要は平均値以上に分散が、「同じ」より「違う」が重要だということである。もちろんこれは困ったことばかりではない。人の指紋や眼底の血管像が皆すべて違うことは個人認証に役立てることができる。違うということをスタートとしてさまざまな新たな技術の応用可能性が見えてくるのである。メガネや衣類も一人ひとり違うという点から始まる技術である。工場出荷品のままでは用をなさず、個人にフィッティングするプロセスが不可欠で、それがメガネ技師やテーラーなどの新たな職能を生むことになる。今日、ウェアラブル・コンピュータが注目されているが、その本質的な新しさは、まさにそこにあるように思われる。このコンピュータではインタフェースが人間に密着して存在するために、個人の特性に極限までにチューニングできるし、そうでなければ本来の能力が発揮できない。個人間のシェア、貸し借りを前提としないということは、これまでのコンピュータとの大きな違いである。

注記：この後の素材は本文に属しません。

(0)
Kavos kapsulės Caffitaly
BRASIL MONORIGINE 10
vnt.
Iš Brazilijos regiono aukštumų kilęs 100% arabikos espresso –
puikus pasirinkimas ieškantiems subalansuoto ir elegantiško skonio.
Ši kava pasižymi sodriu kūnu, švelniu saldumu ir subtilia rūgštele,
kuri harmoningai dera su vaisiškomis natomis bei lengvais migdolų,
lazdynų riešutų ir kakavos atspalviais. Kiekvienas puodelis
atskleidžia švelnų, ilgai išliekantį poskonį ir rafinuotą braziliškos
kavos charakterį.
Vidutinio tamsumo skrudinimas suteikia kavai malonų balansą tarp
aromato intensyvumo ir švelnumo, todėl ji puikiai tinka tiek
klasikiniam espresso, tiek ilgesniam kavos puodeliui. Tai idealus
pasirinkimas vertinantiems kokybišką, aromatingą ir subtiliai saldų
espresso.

ところでウェアラブル・コンピュータでもうひとつ面白いのは、それがまさに衣類としての特性も兼ね備えているという点である。これを身にまとうことによって、ユーザが外部からは機械に見えるときがある。たとえば、ウェアラブル・コンピュータが常にネットワークにつながっており、ユーザがそれを常に見られるとき、ユーザはネットワークからは端末に見えるだろう。ユーザの動作や感覚器からの入力を常に記録するウェアラブル・コンピュータを身につけると、大量のデータがたまっていく。その記憶はネットワークを介してアクセス可能である。これまでのヒューマン・インタフェースとは、生身の人間と機械環境との境界面を意味していたが、ウェアラブル・コンピュータの場合は、人間の側に機械が入り込んでいる。
誤解を恐れずに言えば、いかに機械を人間側に近づけることが出来るかという従来の哲学に加えて、人間を機械に近づけるというもうひとつの哲学が登場し始めているように思われる。ひとことでいえば、サイボーグの哲学である。一見これは荒唐無稽に見えるが、携帯電話を大部分の人々が身につけ、無意識のうちに例の親指インタフェースを駆使できるという状況は、人間にキーボードインタフェースが装着されたというようなものである。このような状況下では、高度なパターン認識技術によらずとも、はるかに実用的なインタフェースデザインが可能である。
このことは、人間と機械との境界面がゆらぎ始めていることを意味する。生身の人間と機械とは確かに対立概念である。ところが、人工知能技術の発展によって、いまや「機械的」という言葉の使用がためらわれるほど機械が人間化した。そしてさらに、今述べたような人間の機械化というような状況が顕在化してくると、両者の境界面のありかたは大きく変わってくるだろう。異質なものの二項対立よりは、もっとずっと重層的な関係になってくるのである。いま、人間と機械、ヒューマン・インタフェースが面白い。